The input section start

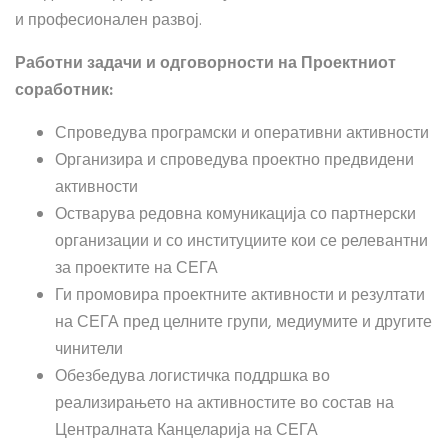
и професионален развој.
Работни задачи и одговорности на Проектниот
соработник:
Спроведува програмски и оперативни активности
Организира и спроведува проектно предвидени
активности
Остварува редовна комуникација со партнерски
организации и со институциите кои се релевантни
за проектите на СЕГА
Ги промовира проектните активности и резултати
на СЕГА пред целните групи, медиумите и другите
чинители
Обезбедува логистичка поддршка во
реализирањето на активностите во состав на
Централната Канцеларија на СЕГА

The input section end

**Work order**
From the first line to the last, copy the records above exactly and leave out the pictures.

**Result**
и професионален развој.
Работни задачи и одговорности на Проектниот
соработник:
Спроведува програмски и оперативни активности
Организира и спроведува проектно предвидени
активности
Остварува редовна комуникација со партнерски
организации и со институциите кои се релевантни
за проектите на СЕГА
Ги промовира проектните активности и резултати
на СЕГА пред целните групи, медиумите и другите
чинители
Обезбедува логистичка поддршка во
реализирањето на активностите во состав на
Централната Канцеларија на СЕГА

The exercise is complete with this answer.